For the bourbon connoisseur on your list:  This is the person who loves bourbon, and gives a lot of thought and attention to their bourbon.  Among bourbon connoisseurs, there are a few whiskeys that you can rarely go wrong with.  If you find anything from Buffalo Trace’s Antique Collection, Stitzel-Weller/Buffalo Trace’s Van Winkle Collection, Heaven Hill’s Parker’s Heritage Collection, or Four Roses Limited Edition Collection (and you can swing the bill), pick it up.  It is a rare occasion that I read a bad word about any of these bourbons, but they are all pretty hard to find.  That said, barrel strength bourbons are always a great gift for the bourbon connoisseur on your list.  Noah’s Mill, Booker’s, and Willett Single Barrel (barrel strength) are all great gifts to open and great bourbons to drink.

In case this guy is on your list...

In case this guy is on your list…

For the vain bourbon drinker on your list:  This is for that bourbon drinker that likes to sit in a smoking jacket with a $100 cigar while they enjoy their bourbon.  Hardly a value bourbon drinker, but for somebody like this, appearance is everything.  So, I would recommend a bourbon with a cool bottle and a long, uppity-sounding name.  My first recommendation is Willett Pot Still Single Barrel Reserve.  The bottle looks like you paid $100 dollars for it, but you didn’t even spend half that.  What is in the bottle is pretty good, too.  My other recommendation is the fancy horse-stopper of Blanton’s.  It is a solid, all-around bourbon that has a very distinguished bottle.

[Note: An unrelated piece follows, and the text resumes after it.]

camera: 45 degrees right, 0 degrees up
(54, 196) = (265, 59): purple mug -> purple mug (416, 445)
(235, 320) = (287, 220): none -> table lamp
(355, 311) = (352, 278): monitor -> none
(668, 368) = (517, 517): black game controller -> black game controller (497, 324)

For the rye whiskey drinker (looking to get into bourbon) on your list:  This is for the rye drinker on your list that has mentioned wanting to get into bourbon.  I would definitely recommend a rye-heavy bourbon.  If you are thinking of a light, drinkable, full-flavored rye-forward bourbon, look no further than Russell’s Reserve 10 yr.  If you are thinking monstrous, full-bodied, intense rye-forward bourbon, look no further than Wild Turkey 101.  Both these bourbons are great choices for rye lovers.

For the Scotch whisky drinker (looking to get into bourbon) on your list:  This is for the Scotch (I’m thinking Speyside) drinker on your list who normally finds bourbon too heavy and sweet for their palate.  The bourbon to give to them is Four Roses Small Batch.  It is light, floral, and fruity, but it still possesses a lot of bourbon qualities.  Basil Hayden’s is usually a good gift here, too. Wild Turkey American Honey

For the liqueur drinker on your list:  The best bourbon-based liqueur on the market is Wild Turkey American Honey.  Hell, even I drink it every once in a while on a hot summer’s day.

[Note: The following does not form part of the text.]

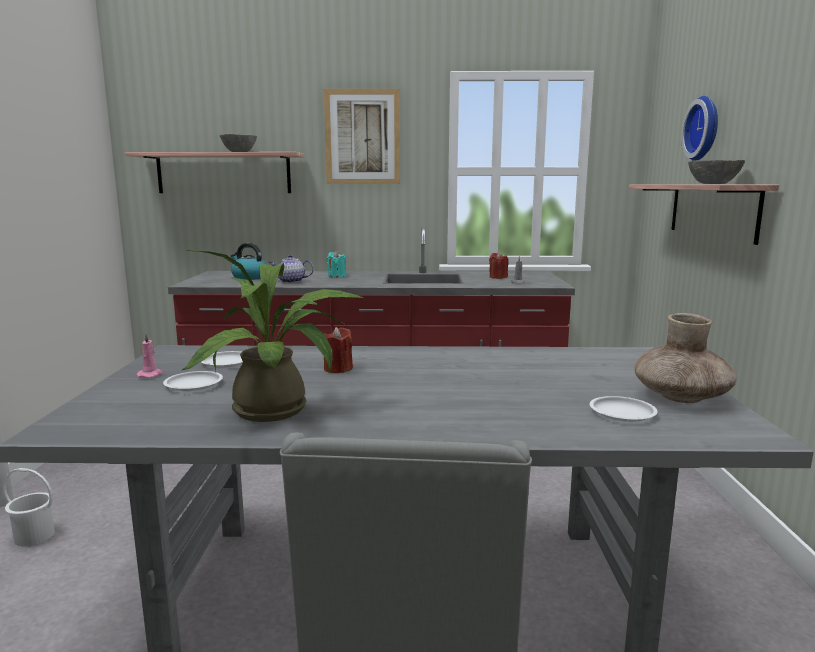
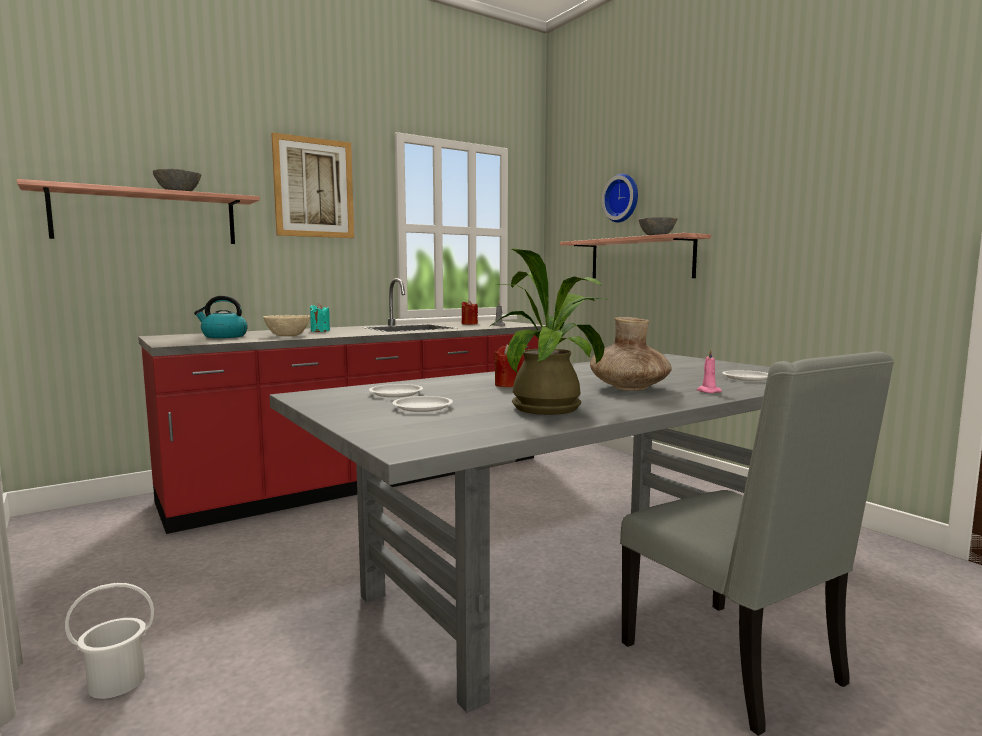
camera: 35 degrees left, 5 degrees down
(151, 375) = (353, 409): pink candle -> pink candle (707, 391)
(291, 281) = (287, 336): teapot -> beige bowl
(681, 397) = (749, 369): brown vase -> brown vase (629, 388)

Those are my thoughts on buying bourbon for the holidays.  If the person on your list falls outside any of these categories, leave a comment or shoot me an email at thedagupeir@gmail.com.  Let it Ride!

Elmer T. Lee Single Barrel Review

Elmer T. Lee is a single barrel bourbon from Buffalo Trace Distillery.  It takes it’s namesake from Elmer T. Lee, a former Master Distiller at Buffalo Trace.  Despite the fact that Elmer Lee no longer oversees all of Buffalo Trace’s operations, it is said that he still personally selects the barrels that are used to age Elmer T. Lee Single Barrel Bourbon.  Like Eagle Rare 10 year Single Barrel, Elmer T. Lee is bottled at 90 proof and is reasonably priced (usually under $30 a bottle).

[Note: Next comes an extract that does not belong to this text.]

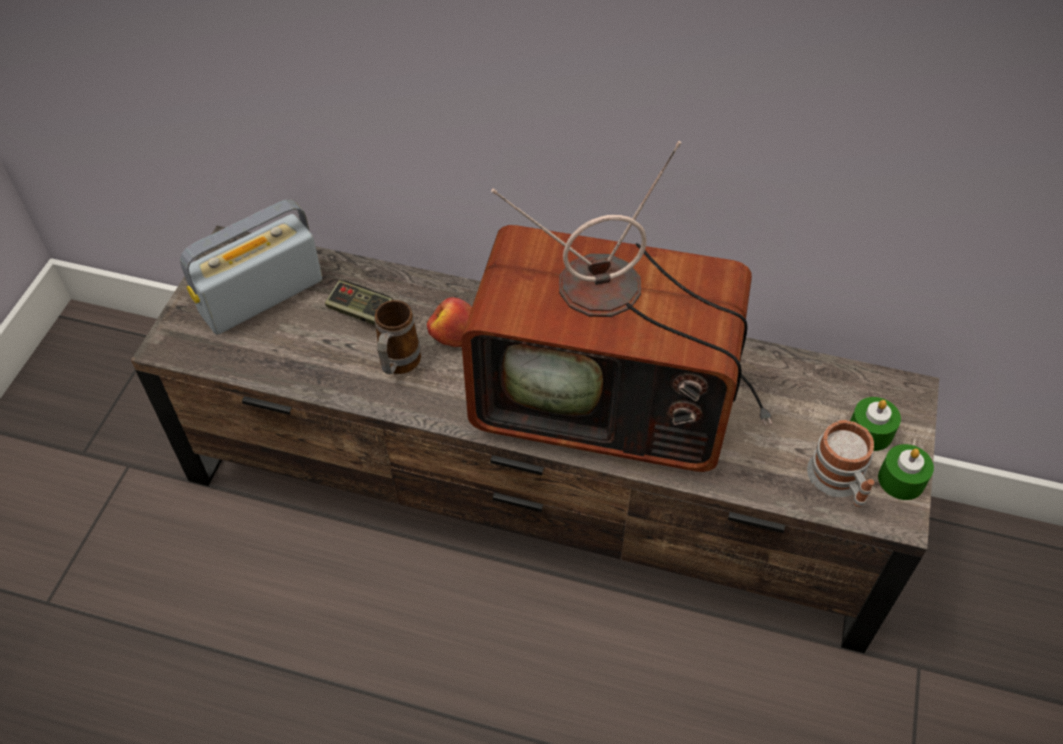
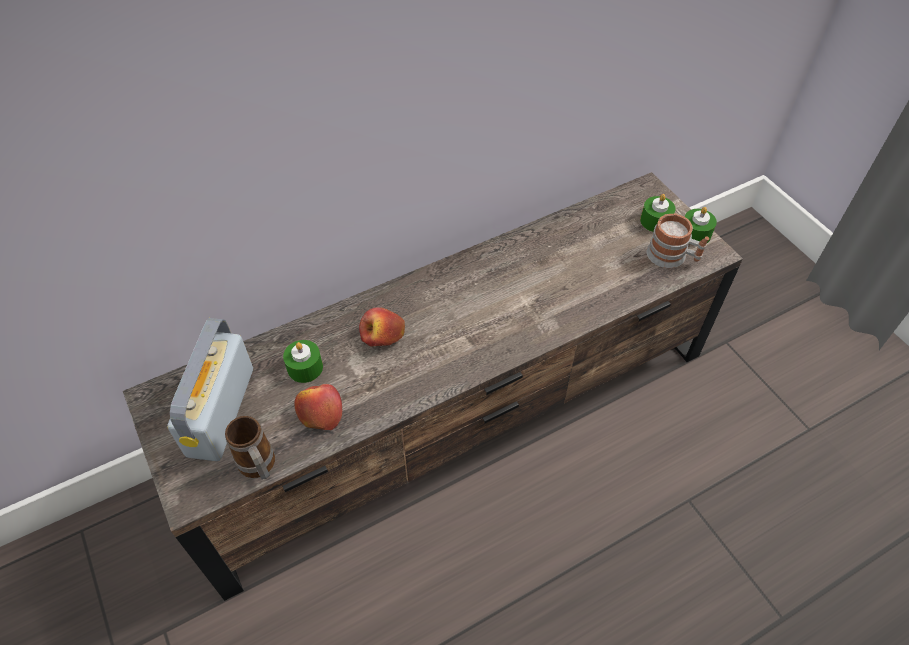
camera: 45 degrees left, 0 degrees up
(330, 357) = (320, 411): none -> apple
(361, 311) = (305, 367): game controller -> green candle
(397, 365) = (371, 381): mug -> mug (259, 468)
(612, 400) = (517, 303): television -> none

On the nose, Elmer T. Lee is sweet with maple and vanilla, all held together well with a backbone of rye spices.  There are some light citrus notes that come up as the whiskey sits in the open air for a few minutes.  The palate begins as zesty, with some citrus and floral tones, but it quickly fills out with caramel, maple sugar, and vanilla.  The back of the palate picks up some rye spice as the whiskey finishes its journey.  The finish is deliciously sweet, mostly from rich notes of caramel and maple sugars.  There is also some peppery, drying oak that comes up now and again.

Overall, Elmer T. Lee continues the fine tradition of great value whiskeys from Buffalo Trace.  This is a delicious single barrel bourbon.  The flavor profile reminds me a lot of Blanton’s Original, although Elmer T. Lee is nearly half the price of Blanton’s, making it the much better buy.  My grade: B-/B.  Price: $25-30/750ml.  This is a good sippin’ whiskey, worth keeping on your shelf as often as you can.